▶ Work required
Can you reproduce every line of the text in the material below word for word, leaving out the pictures?

▶ Data for processing
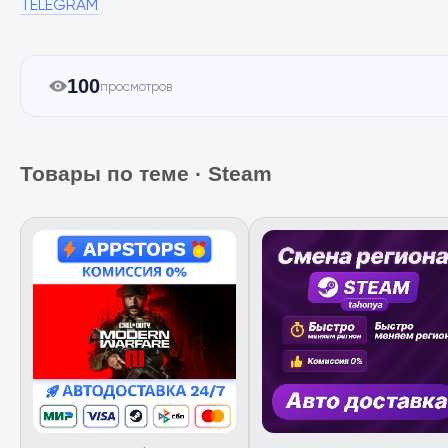
TELEGRAM
100
просмотров
Товары по теме · Steam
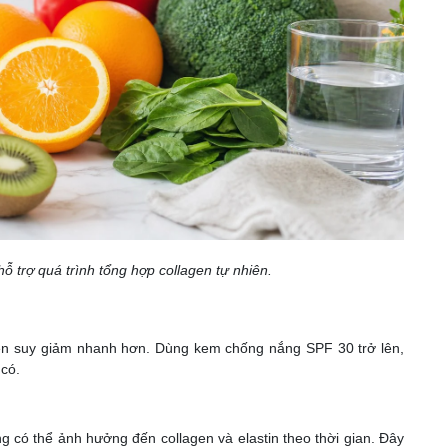
hỗ trợ quá trình tổng hợp collagen tự nhiên.
gen suy giảm nhanh hơn. Dùng kem chống nắng SPF 30 trở lên,
 có.
g có thể ảnh hưởng đến collagen và elastin theo thời gian. Đây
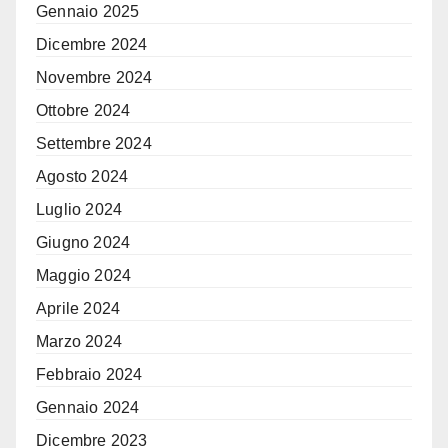
Gennaio 2025
Dicembre 2024
Novembre 2024
Ottobre 2024
Settembre 2024
Agosto 2024
Luglio 2024
Giugno 2024
Maggio 2024
Aprile 2024
Marzo 2024
Febbraio 2024
Gennaio 2024
Dicembre 2023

▶ Finished exercise
TELEGRAM
100
просмотров
Товары по теме · Steam
hỗ trợ quá trình tổng hợp collagen tự nhiên.
gen suy giảm nhanh hơn. Dùng kem chống nắng SPF 30 trở lên,
 có.
g có thể ảnh hưởng đến collagen và elastin theo thời gian. Đây
Gennaio 2025
Dicembre 2024
Novembre 2024
Ottobre 2024
Settembre 2024
Agosto 2024
Luglio 2024
Giugno 2024
Maggio 2024
Aprile 2024
Marzo 2024
Febbraio 2024
Gennaio 2024
Dicembre 2023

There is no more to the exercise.